- Extracted text:
# Issues in MATE Desktop(Root) of Ubuntu-17.10



## kg11sgbg (Dec 25, 2017)

Hi,experts.
My Ubuntu-17.10 Mate Desktop is running and functioning perfectly,under ordinary user.
But under root/su,when I open the Mate Desktop,the icons does not appear (or visualize)on the desktop template space of mate.
Nor I could,post an application icon on the desktop template space.
Though applications are functioning and running O.K.


What is the problem?


----------



## kg11sgbg (Dec 26, 2017)

Sorry,no one!!!!


----------



## whitestar_999 (Dec 27, 2017)

Very few Linux users here,in fact I think you are the only one posting queries about issues in Linux here.


----------



## kg11sgbg (Dec 27, 2017)

whitestar_999 said:


> Very few Linux users here,in fact I think you are the only one posting queries about issues in Linux here.


As far as I know @Desmond David  is a Linux Geek.
Some few others are also here,maybe busy with their schedule.
Any way,Thank you friend.


----------



## whitestar_999 (Dec 27, 2017)

Now I seem to remember but as I said you seems to be the only one who create linux issue related thread. Why don't you join some ubuntu/linux forum,you will be able to learn many things there from experienced & veteran linux users.


----------



## Desmond (Jan 2, 2018)

kg11sgbg said:


> Hi,experts.
> My Ubuntu-17.10 Mate Desktop is running and functioning perfectly,under ordinary user.
> But under root/su,when I open the Mate Desktop,the icons does not appear (or visualize)on the desktop template space of mate.
> Nor I could,post an application icon on the desktop template space.
> ...


Why are you logging in to GUI as root user? That is a major security red flag. Only use root user in the console, that too try to use sudo over root.

The issue you are facing is because your distro does not expect the root user to log in to a GUI session (as it should be), therefore, the desktop is not configured at all for the root user.

PS: Had gone home for the holidays so could not come on the forum.


----------



## kg11sgbg (Jan 4, 2018)

Oh! c'mon Desmond (@Desmond David),I am using this Linux on my home desktop PC.
It is not any enterprise grade machine,that I should worry about.
Moreover,I don't keep any sensitive info. in my PC or Laptop.

What, I want is a seamless functioning of desktop apps SOMETIMES from within my root desktop.
I ,usually,login onto the user desktop of  Linux OS and function through within it.
If possible,Please Help me out of this peculiar and dire situation.
Never faced problem in Fedora,Mint or openSUSE...


----------



## Desmond (Jan 4, 2018)

I still think its a bad idea.

However, as for your actual issue, I don't think there is anything you can do, it is just the way it is.

You could use gksudo or kdesu (for GTK based desktop environments and KDE respectively) to run GUI applications as root from your user login though. Just add these to the shortcut of the application you want to run as root if you don't want to start using the terminal.


----------



## Theodre (Sep 2, 2018)

As mentioned by @Desmond David , These are the seat belts that are needed to keep the OS safe so that you avoid making a mess of your system.
I would not recommend you being in root while you are in a GUI session.


----------

- Problem requirements: In the forum thread about the MATE desktop under root, which two tools does Desmond suggest for running GUI applications as root from a user login?

- Dataset extract:
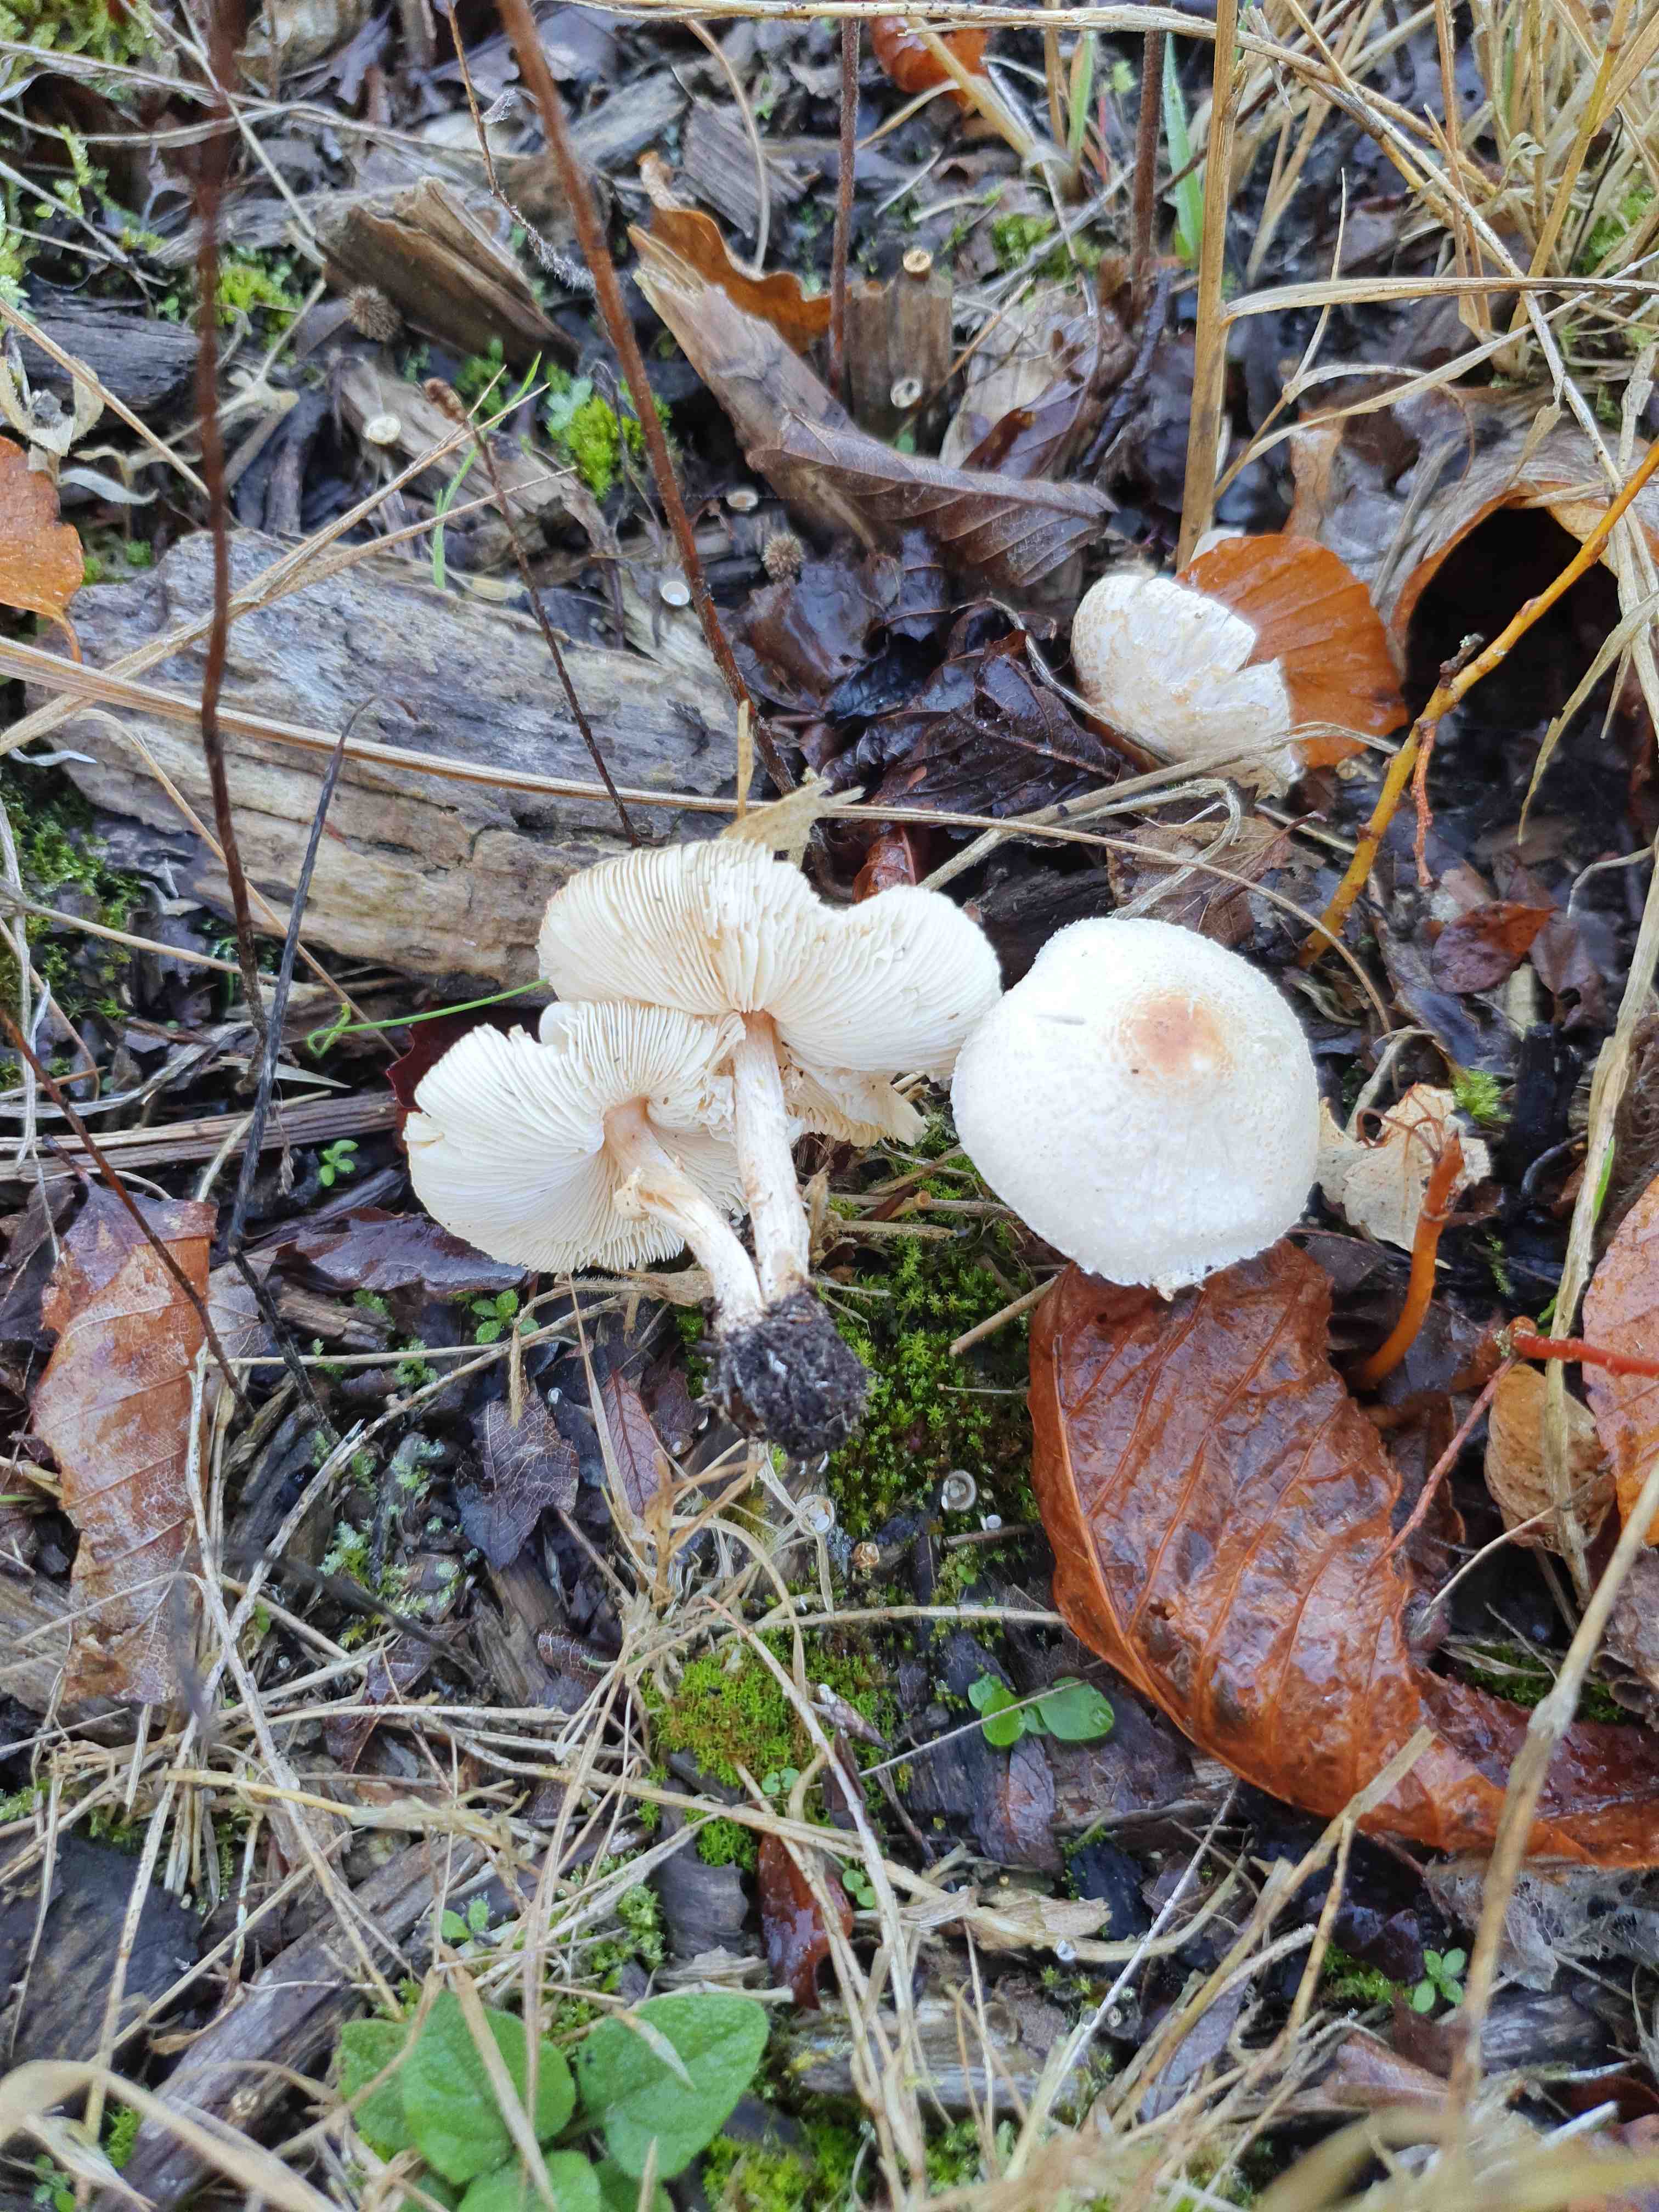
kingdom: Fungi
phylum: Basidiomycota
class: Agaricomycetes
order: Agaricales
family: Agaricaceae
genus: Lepiota
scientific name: Lepiota cristata
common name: stinkende parasolhat
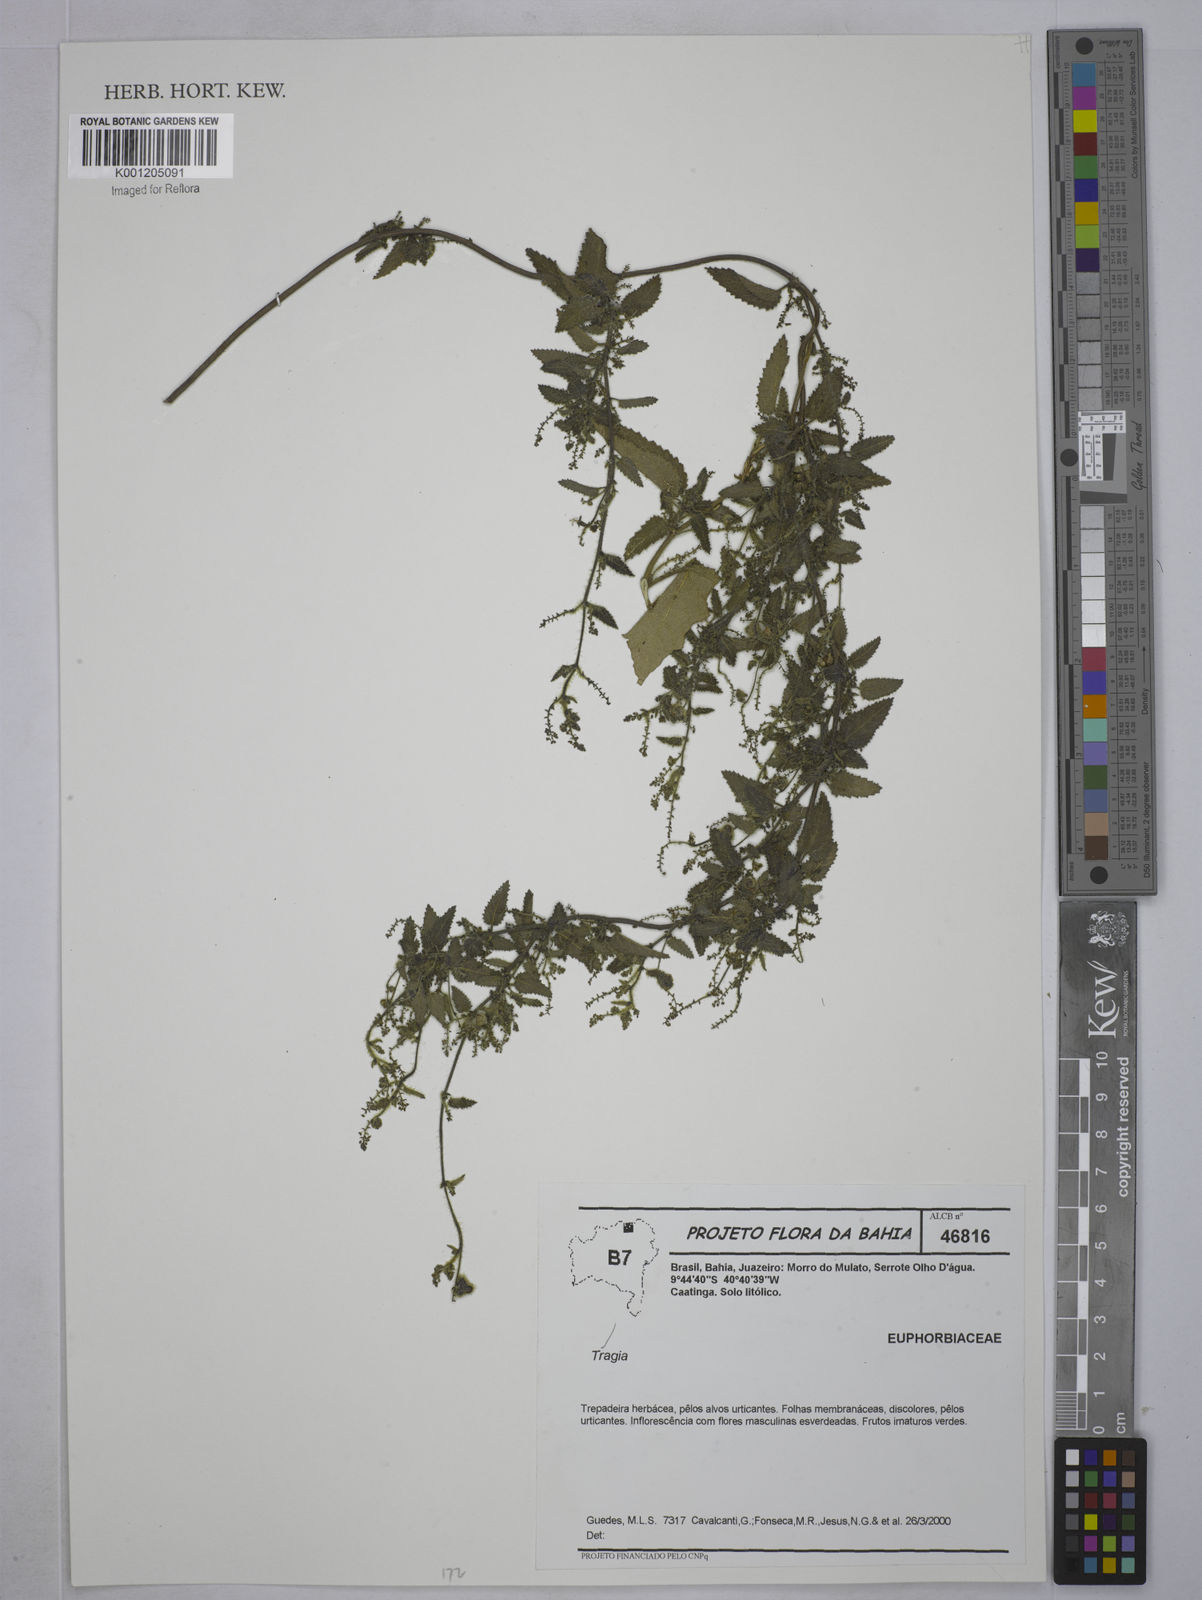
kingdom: Plantae
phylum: Tracheophyta
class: Magnoliopsida
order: Malpighiales
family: Euphorbiaceae
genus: Tragia
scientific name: Tragia
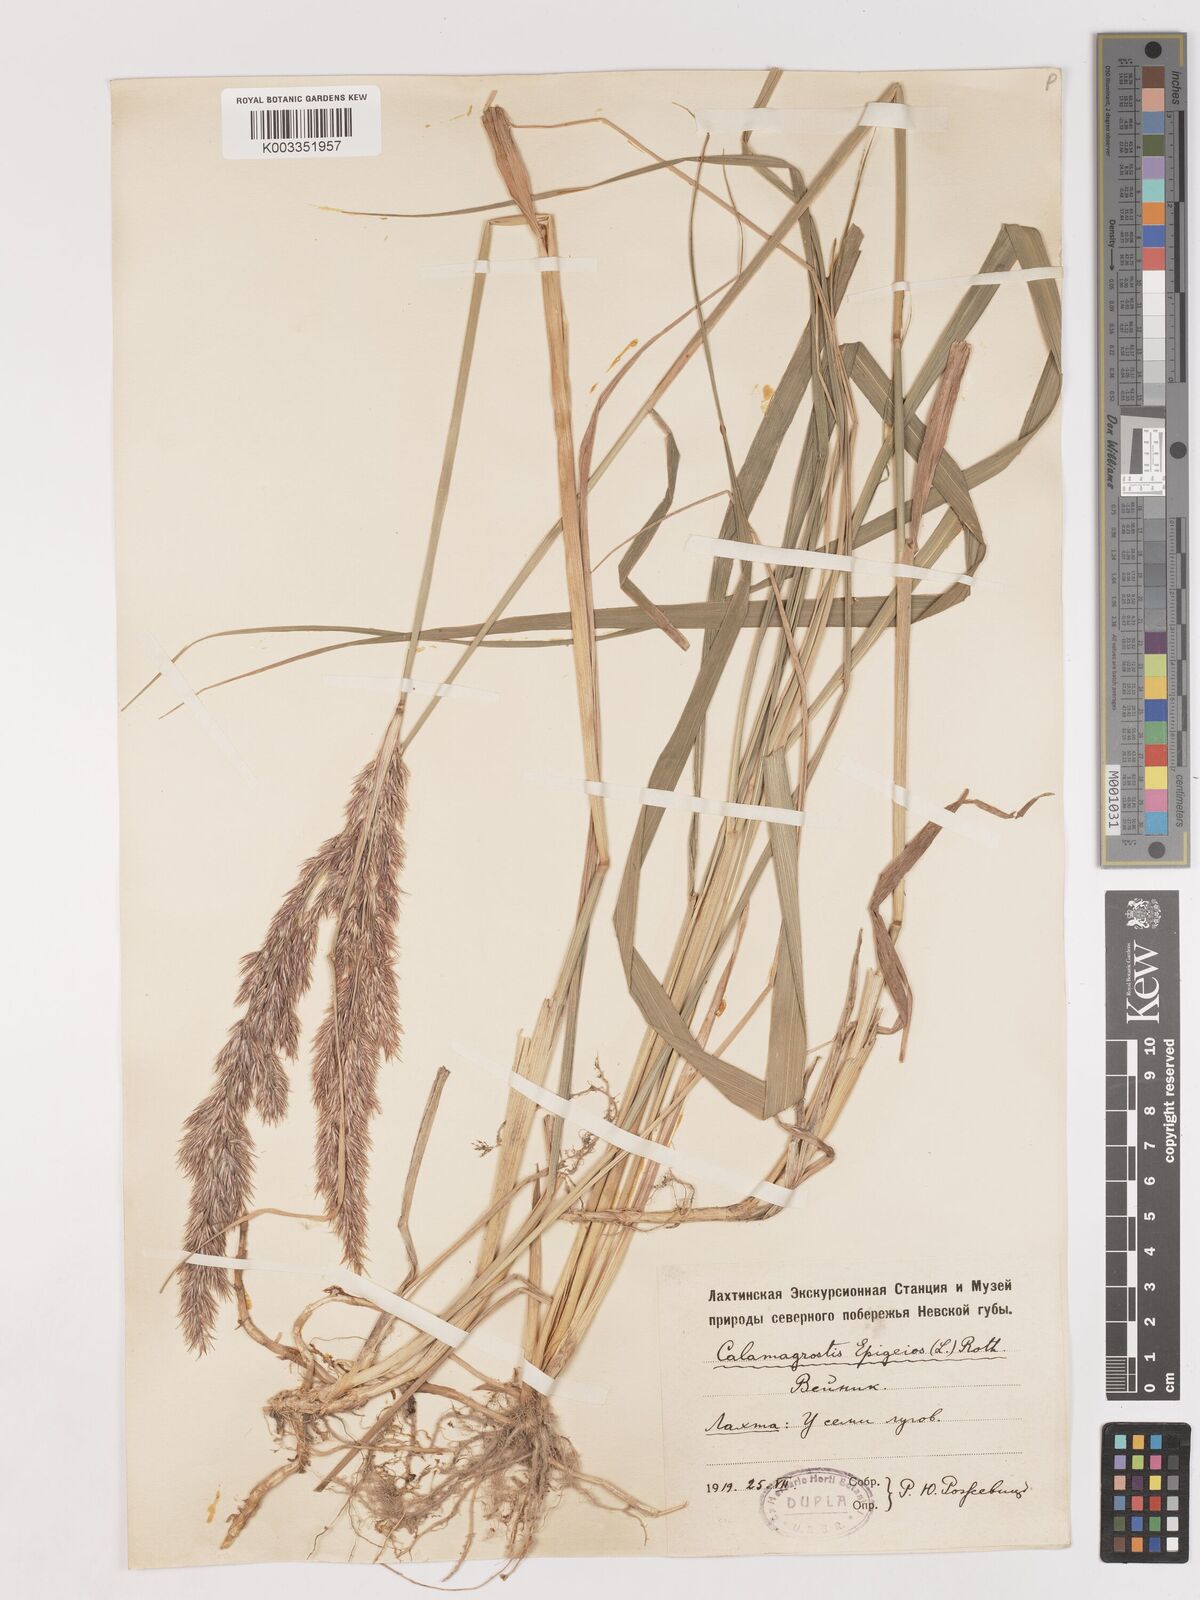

- Expected answer: gksudo and kdesu